Leo Gontmakher, CEO of 4Front Ventures, which bought Healthy Pharms in February 2019 and rebranded it under the name Mission, said in a statement, “Once the company understood the violations, we worked quickly to correct them and have implemented procedures to prevent them from happening again.”
There was little discussion of the settlements by members of the commission during the meeting. Kay Doyle, who had been the commission’s expert on environmental issues, left the commission in May.

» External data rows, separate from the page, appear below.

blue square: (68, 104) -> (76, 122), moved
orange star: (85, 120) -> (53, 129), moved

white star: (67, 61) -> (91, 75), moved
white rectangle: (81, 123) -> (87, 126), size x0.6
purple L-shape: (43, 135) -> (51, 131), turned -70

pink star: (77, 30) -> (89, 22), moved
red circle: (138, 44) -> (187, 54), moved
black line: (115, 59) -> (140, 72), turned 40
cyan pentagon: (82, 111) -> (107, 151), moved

Typically, the commission has favored negotiated settlements over unilateral actions like pulling a license. “We’re not in the business of maximizing the fines we get, of shutting people down,” said Hoffman, the commission chairman. “What we’re in the process of doing is building an industry that operates safely and in adherence of our regulations.”

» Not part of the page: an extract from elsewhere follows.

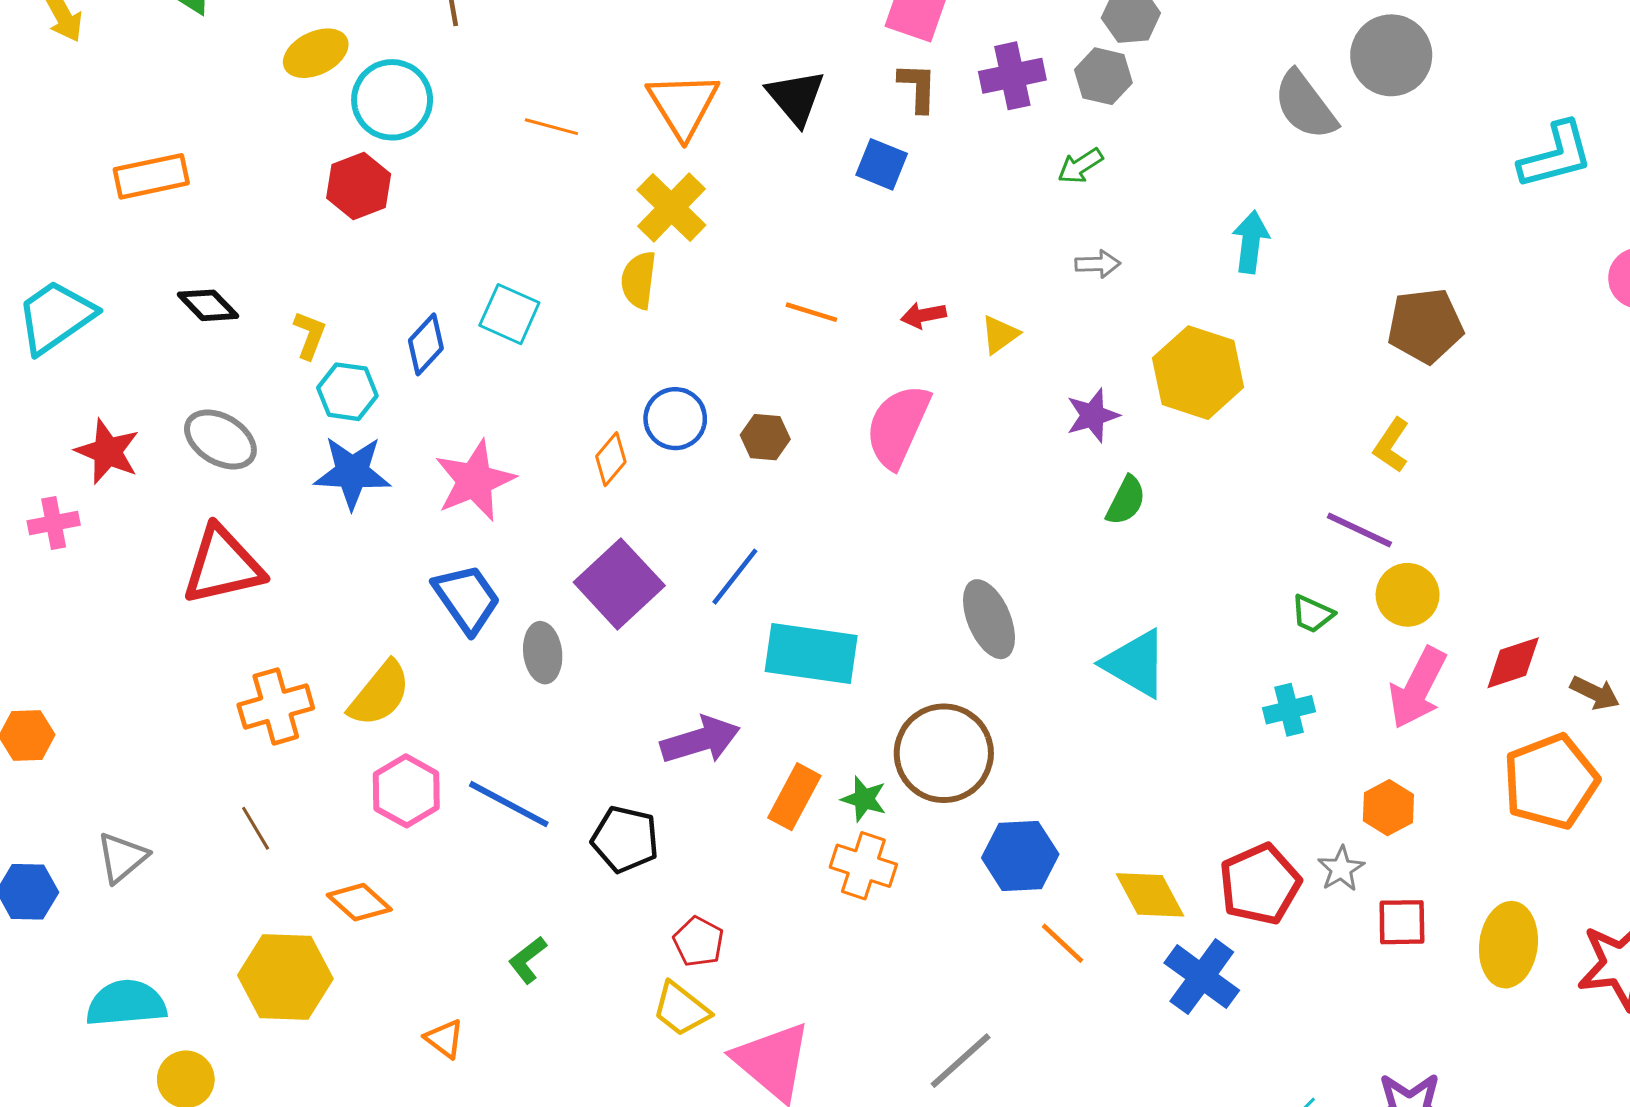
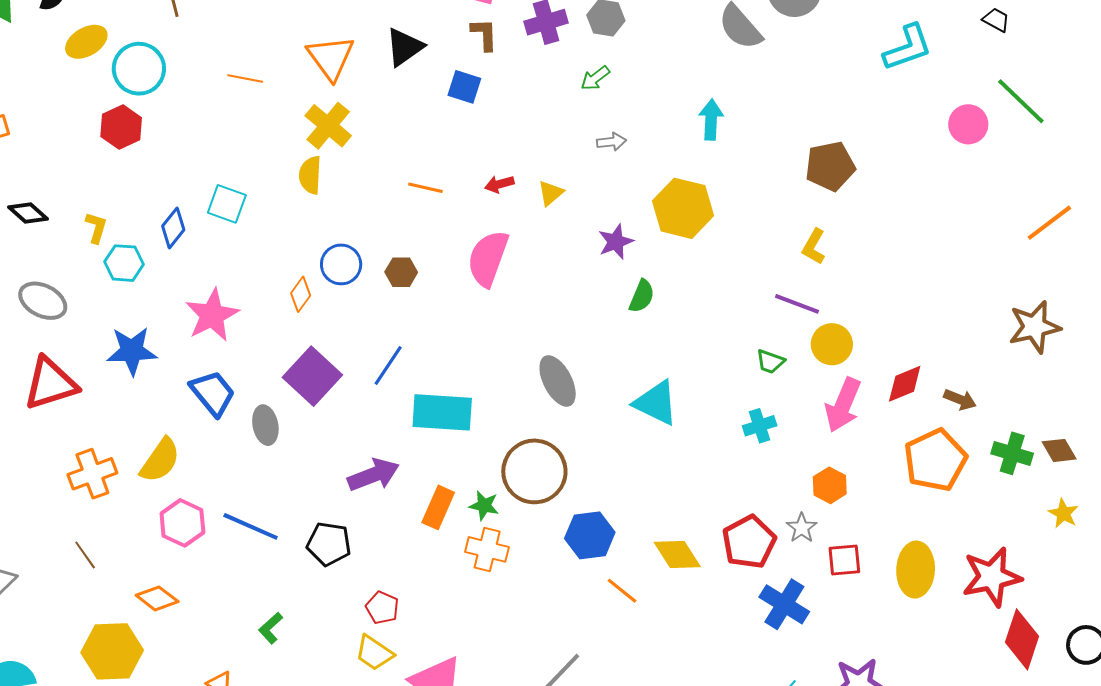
black triangle: (796, 97) -> (405, 47), turned 39
blue star: (352, 472) -> (132, 351), moved
blue cross: (1202, 977) -> (784, 604), moved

The size of the fines was based on several factors, including the number and seriousness of the violations and the size of the company.
Pesticide debate
Garden Remedies and Healthy Pharms are not the first companies cited for pesticide use. The Massachusetts Department of Agricultural Resources has conducted 10 investigations into pesticide use by marijuana companies, and eight of those discovered violations.
In August 2019, the cannabis commission fined Plymouth marijuana company M3 Ventures $50,000 after an employee lied about using pesticides. The Department of Public Health temporarily shut down two M3 Ventures medical marijuana dispensaries in December 2018 due to pesticide use.

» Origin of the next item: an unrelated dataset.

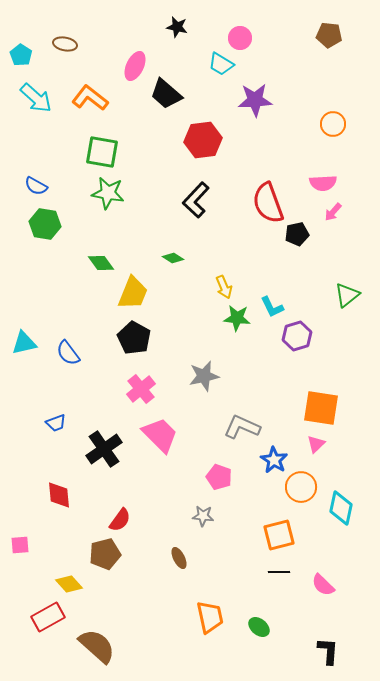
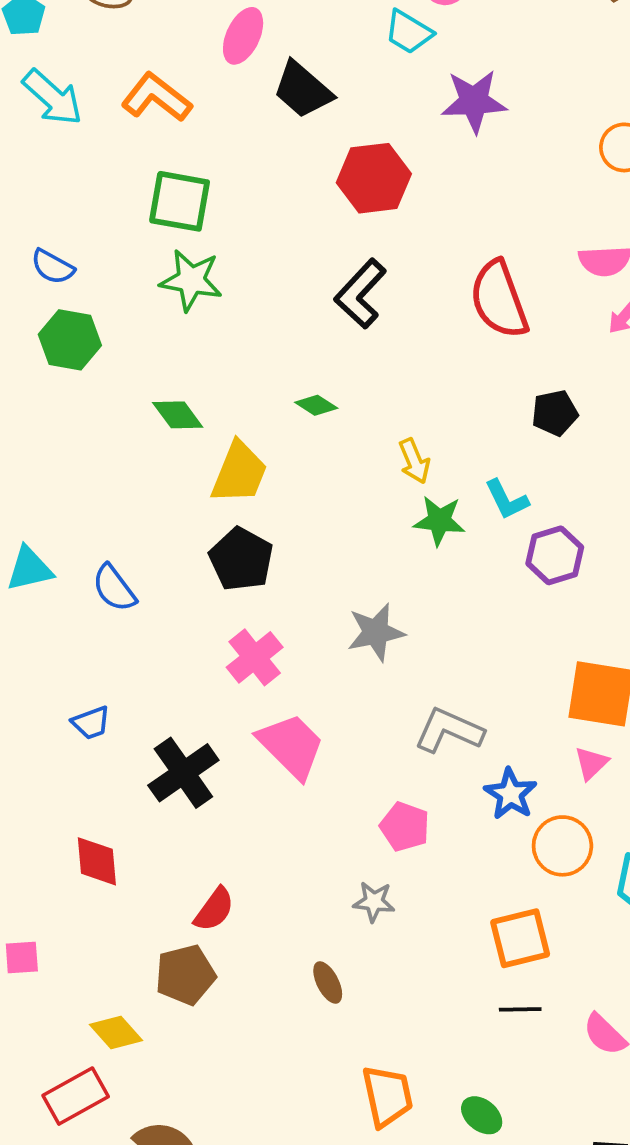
black pentagon: (297, 234) -> (555, 413), moved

In September 2018, the public health department ordered Good Chemistry to temporarily shut down its Worcester dispensary over the company’s use of pesticides.
Pesticide use on all crops is governed by the state Department of Agricultural Resources. The department has said it relies on the US Environmental Protection Agency to determine which pesticides are safe for what use. However, because marijuana remains federally illegal, the EPA has not approved any pesticides for use on cannabis plants, so the state does not allow them either.
Several states that legalized marijuana – like Colorado and Washington – do allow some pesticides. Marijuana industry advocates have asked the state agricultural resources department to develop a list of approved pesticides.
Smith, speaking for himself and not Garden Remedies, said the pesticides that growers often use are “incredibly mild and legal in other states.”
Among those involved in the recent settlements, Wood’s Rooting Hormone is approved by the EPA for use in nurseries. Bifenthrin is commonly used on food products. Clonex is EPA-approved for use on food crops, including medical plants.
Smith said he has had some clients where growers come from another state and do not realize the products are illegal here.
Peter Bernard, president of the Massachusetts Grower Advocacy Council, called the state’s rules “overly strict.” Bernard said they particularly hurt outdoor growers, whose plants are exposed to the elements, but even indoors, “No matter how careful you are, you can bring in mold or fungus. It only takes one accident to cause a $1 million problem.”
Bernard said there is no reason to be stricter on rules governing marijuana than tobacco or fruit. “If I can put it on my tobacco or I can put it on my tomatoes, I should be able to put it on my cannabis,” he said.
Bernard said the federal government did recently approve some pesticides for use on hemp, and he hopes those rules will ultimately extend to marijuana crops.
Hoffman, speaking to reporters after the meeting, declined to offer an opinion on whether state agricultural officials should allow more pesticides, saying he did not have enough technical knowledge.
Asked how widespread pesticide use is among growers, Hoffman said regulators “do a pretty good job uncovering it” and he is “quite confident” in the commission’s enforcement capabilities. But, he said, “I can’t tell you we catch everything.”